Imagine a smartphone that could fly off your wrist and photograph you from all angles.
This latest development in selfie-technology was part of a fascinating, inspiring, and occasionally terrifying talk about drones at The Cheltenham Science Festival on Wednesday.
Because if you thought drones were just something that took pretty aerial pictures or went on bombing raids in the Middle East, Eyes in The Skies at the Town Hall was an eye-opener.
The audience was given a glimpse of a future that was part Back to the Future Part II, Star Wars, and Orwell’s 1984 by three speakers, representing drone technology, the regulation of unmanned aircraft, and civil liberties.
The fun stuff was outlined by technology and ethics expert Andy Miah, who showed video clips about drones being used in ways that could radically change the way we live, interact and entertain ourselves.
He conjured up a future where drones walk dogs (like in Back to the Future Part II) and are used in theatre and art shows – creating stunning aerial light shows and forming part of dance acts.
Drones, he said, have also been used to carry out graffiti and take photographs from multiple angles.
He also let one buzz around the room, after taking a vote on whether people in the audience were happy for him to do so.
But it will, most likely, be the use of drone as extensions of our smartphones that will affect most people.
Whether the thought of controlling a drone that flies around your head is one that excites you, or makes you dread ever having to go to a tourist spot again, will probably depend on how many selfies are stored on your iPhone.

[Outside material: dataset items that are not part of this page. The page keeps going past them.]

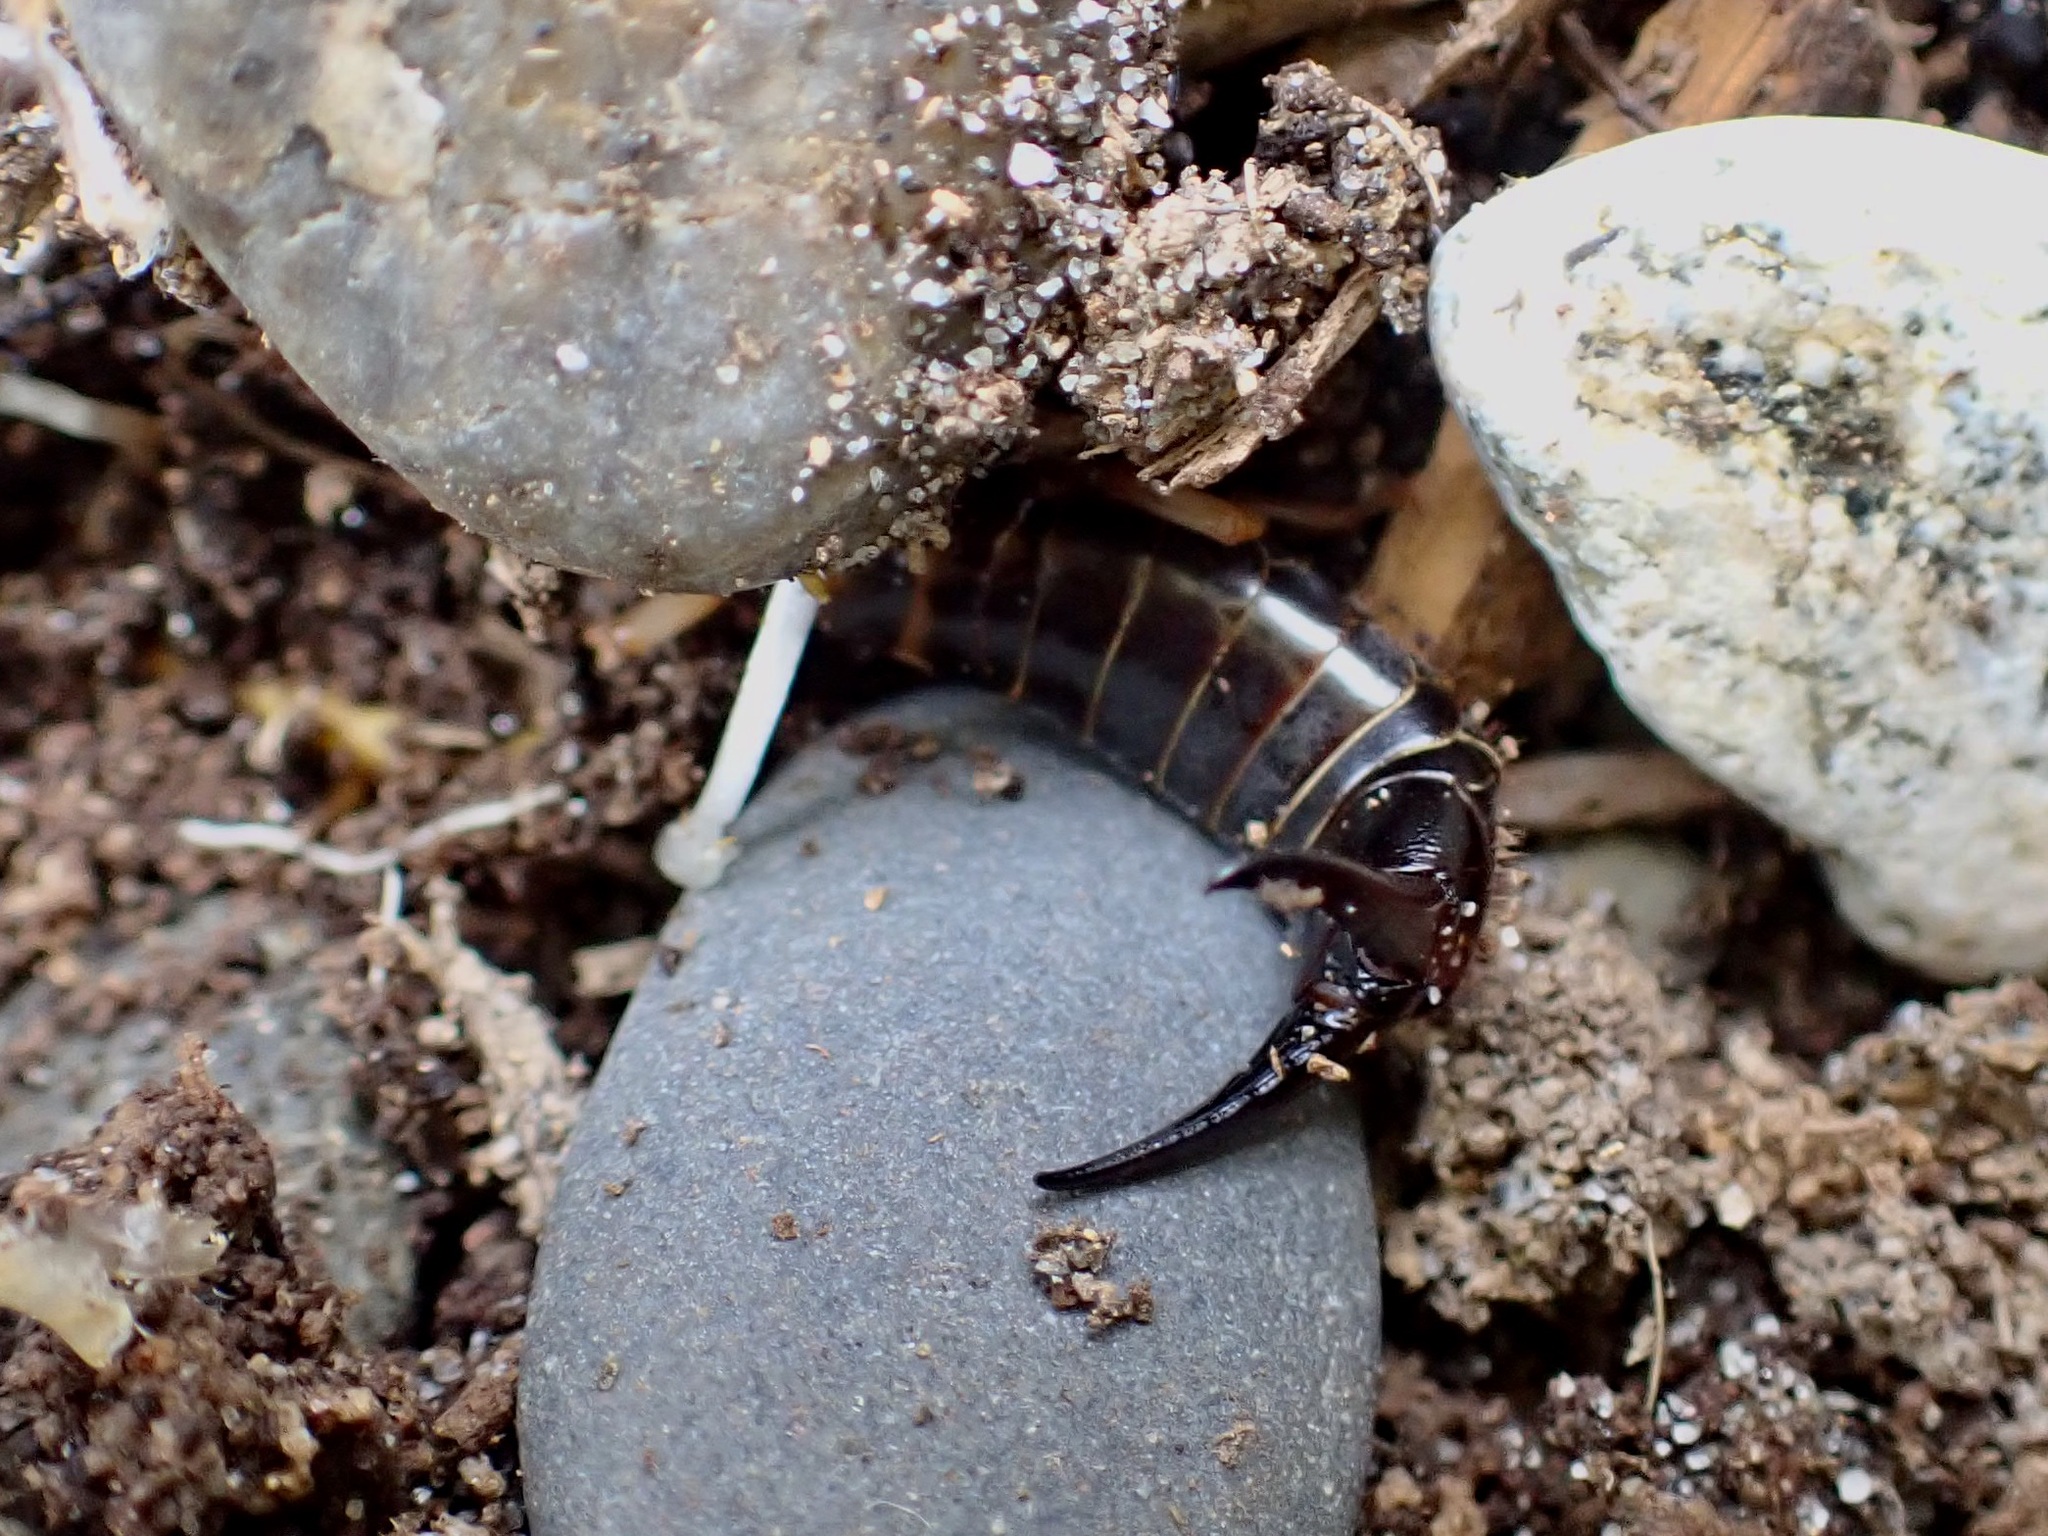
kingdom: Animalia
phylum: Arthropoda
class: Insecta
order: Dermaptera
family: Anisolabididae
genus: Anisolabis
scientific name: Anisolabis littorea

Or course, no-one would like the idea of hundreds of drones flying through the air and colliding with aircraft, so Gerry Corbett from the Civil Aviation Authority was on hand to explain the rules, which seemed to boil down to not being stupid.
Sending a drone beyond your line of sight is stupid, flying it next to an airport is stupid, flying it into the London Bridge is also stupid (as an American tourist did), and grabbing hold of one as it buzzes around you while you are performing at a packed concert in Mexico is also stupid (as singer Enrique Iglesias did).
And a striking statistic in his segment of the talk was about the number of drones being registered. In 2007, there were 7. In 2014, there were 760.
A show of hands in the Pillar Room of the Town Hall also showed a fair few people interested in owning one.
He said drones that could be used to create hover boards (again, Back to the Future II) and even hover bikes (a bit like the speeder bikes in Star Wars: Return of the Jedi), as well as unmanned cargo planes, delivering goods (Amazon are interested in this) or even sending defibrillators to help people having heart attack.
The idea of dozens of buzzing selfie-drones flying around the world’s beauty spots is a frankly depressing one, but it is also one of deep concern for Liberty.
And Rachel Robinson from the civil liberties group was keen to stress they weren’t down on the technology, just that it needed to be used in a regulated framework.
Could drones be used to eavesdrop on people’s conversations, will it alter our sense of community if we feel we are being watched and recorded by these flying machines? This was the 1984 spin on it.
For the audience, concerns about terrorist use of drones were raised, but as the panel said, the genie is out of the bottle and technology can be used for good or ill.
As the saying goes, a telephone can be used to plan a wedding or a murder, and once invented, things can’t be un-invented.
And the panel seemed agreed on the need for regulations to ensure the safe use of drones, the fun use of drones, and the responsible use of drones.
This was a talk that really showed a vision of the future that could be extremely exciting, extremely annoying, and potentially quite worrying.
And the challenges that will bring to society, are only just being discussed – this talk at the Cheltenham Science Festival is just the beginning.